The data
____
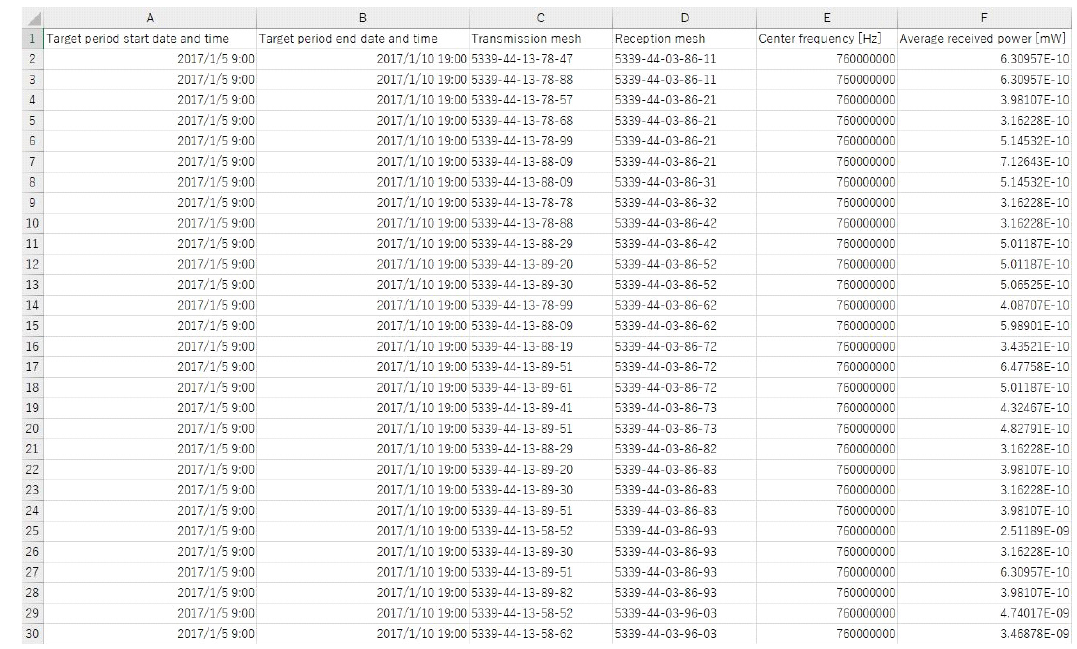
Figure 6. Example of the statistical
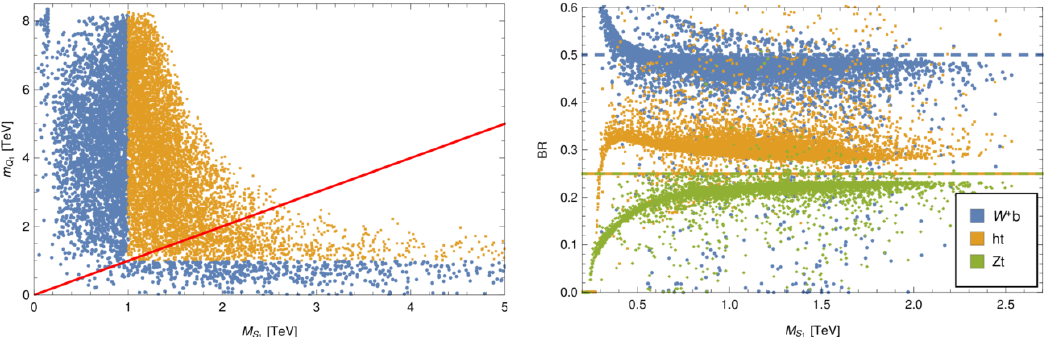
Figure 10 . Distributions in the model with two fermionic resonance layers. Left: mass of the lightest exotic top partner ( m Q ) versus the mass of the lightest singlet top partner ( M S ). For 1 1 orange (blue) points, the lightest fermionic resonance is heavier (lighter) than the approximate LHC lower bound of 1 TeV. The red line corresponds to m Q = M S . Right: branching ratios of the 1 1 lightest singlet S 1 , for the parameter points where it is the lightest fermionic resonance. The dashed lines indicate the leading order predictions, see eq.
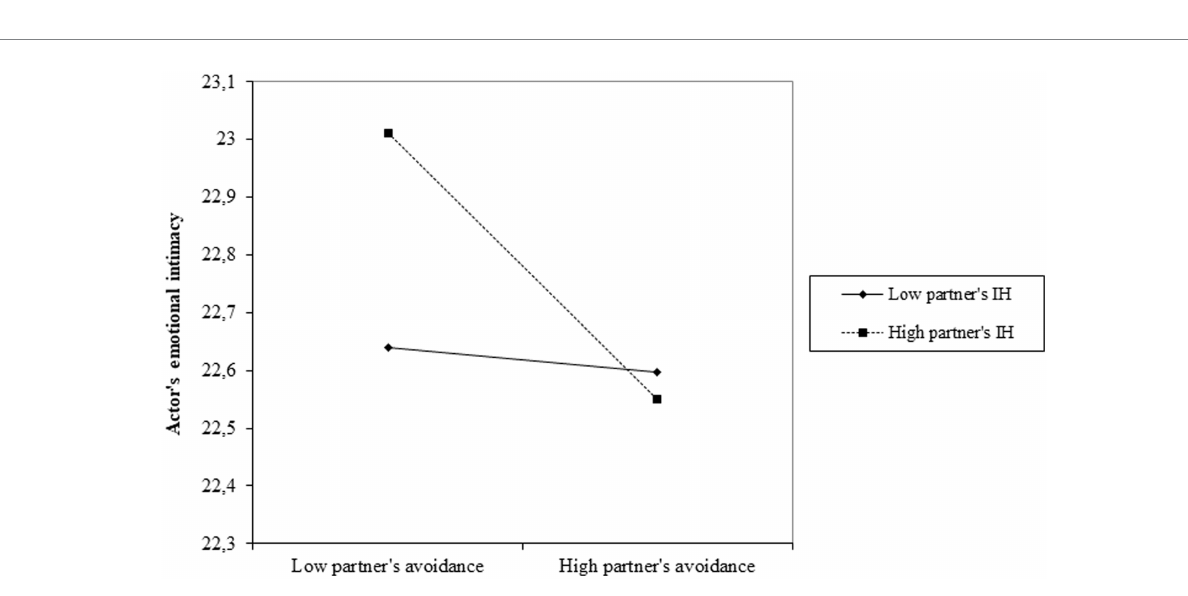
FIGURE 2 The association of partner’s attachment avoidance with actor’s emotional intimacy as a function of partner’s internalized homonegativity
____
What needs to be done
The copy must reproduce the listing above verbatim and contain no pictures.

Answer section
Figure 6. Example of the statistical
Figure 10 . Distributions in the model with two fermionic resonance layers. Left: mass of the lightest exotic top partner ( m Q ) versus the mass of the lightest singlet top partner ( M S ). For 1 1 orange (blue) points, the lightest fermionic resonance is heavier (lighter) than the approximate LHC lower bound of 1 TeV. The red line corresponds to m Q = M S . Right: branching ratios of the 1 1 lightest singlet S 1 , for the parameter points where it is the lightest fermionic resonance. The dashed lines indicate the leading order predictions, see eq.
FIGURE 2 The association of partner’s attachment avoidance with actor’s emotional intimacy as a function of partner’s internalized homonegativity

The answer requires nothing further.